Debian packaging practices evolved over time. This page provides some historical perspective about how those practices evolved. This data was generated with a sligthly customized version of lintian, a rather basic script, and data from snapshot.debian.org starting in 2005. This is a static page, last refreshed in September 2019. If it is not fresh enough, nag the author!
All graphs are for Debian unstable (main only, not contrib/non-free), and provide the number of packages in each case over time. Vertical lines indicate release dates.
How you can help
- Provide ideas for more graphs. The current to-do list is:
- co-maintenance and teams
- init scripts vs systemd units vs both
- patches and tags (DEP-3)
- Make the necessary changes to lintian so that in can report information about the above stuff, and help include the lintian modifications into standard lintian.
- Hack on the data collection itself (there are development instructions in README.md)
Contact: Lucas Nussbaum <firstname.lastname@example.org>
Debhelper compatibility level
Source formats and patch systems
Version Control System
Copyright format: machine-readable (DEP-5) vs old format
Autopkgtest test suite
Inspired by code smells (any characteristic in the source code of a program that possibly indicates a deeper problem), this page also provides a list of packages that should be refreshed to newer standards.
This is subjective (and feel free to criticize, but I might feel free to ignore critics :-) ). Here is the logic:
- Debhelper compatibility level: on 2019-04-01, 87% of packages in unstable have a debhelper compatibility level of 9 or higher (9: 31%; 10: 18%; 11: 33%; 12: 5%). Therefore, using a debhelper compatibility level lower than 9 is a smell.

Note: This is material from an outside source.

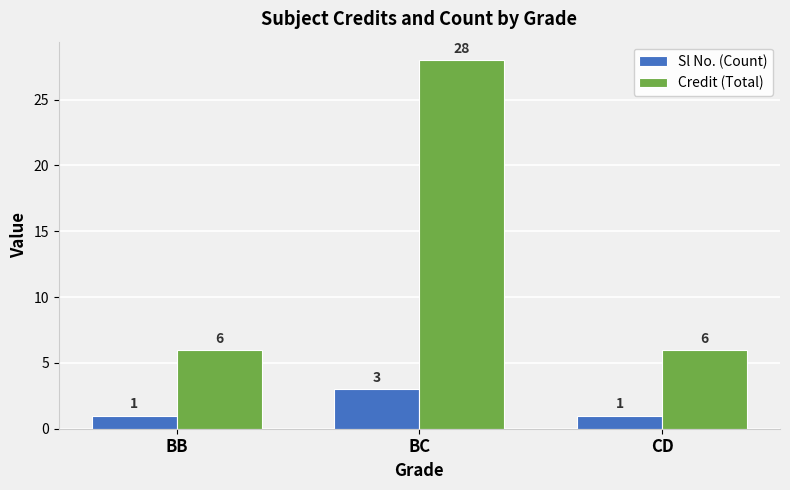

What is the difference between the maximum and minimum values in the Credit (Total) series?

22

- Build system: on 2019-04-01, 85% of packages in unstable use dh (cdbs: 7.3%; debhelper: 6.6%; dhmk: 0.8%; no helper at all: 0.4%). So, not using dh is a smell.

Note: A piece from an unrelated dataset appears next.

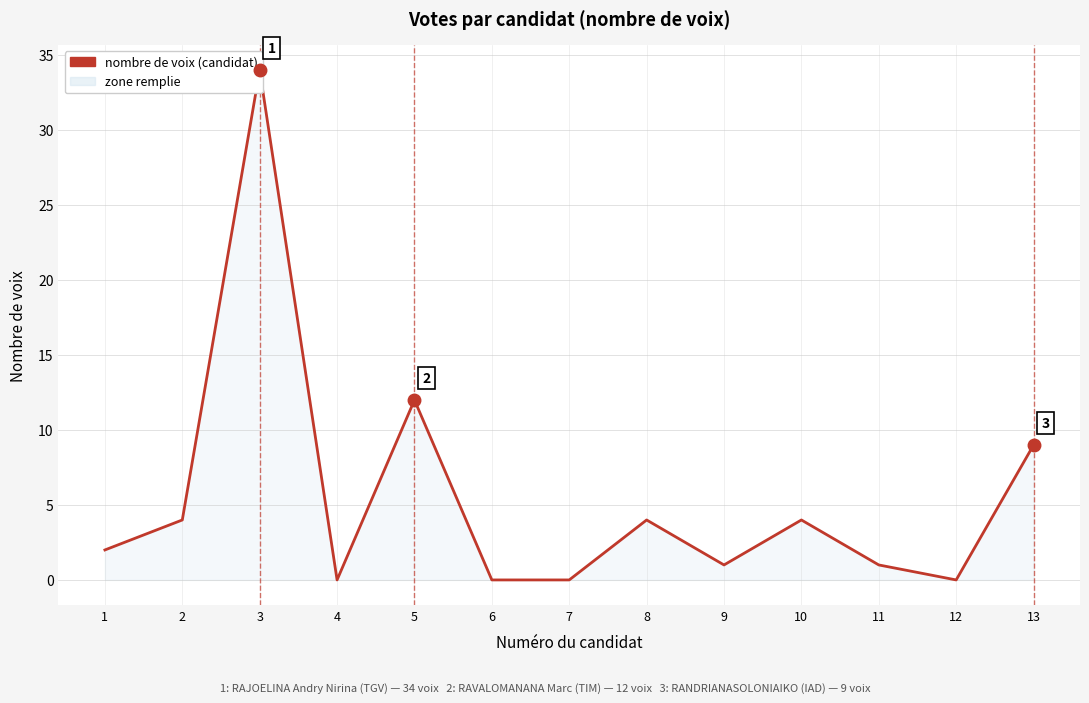

What is the value of the 8th point from the left?

4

- Source format and patch system: on 2019-04-01, 95% of packages in unstable use 3.0 (quilt) (92.8%) or 3.0 (native) (2.0%). Therefore, not using 3.0 is a smell
- VCS: On 2019-04-01, 84.5% of packages use Git, 12.8% use no VCS at all, and 2.7% use another VCS. 52.7% use Git on Salsa, 27.8% use Git on Alioth (and will likely move to Salsa), while 4% use another Git platform. Therefore, not using Git and Salsa is a smell (except if the package is using dgit).
- Overall, 67.5% of packages use a debhelper compatibility level >= 9, dh, 3.0 (native) or 3.0 (quilt), Git, and either Salsa or Alioth.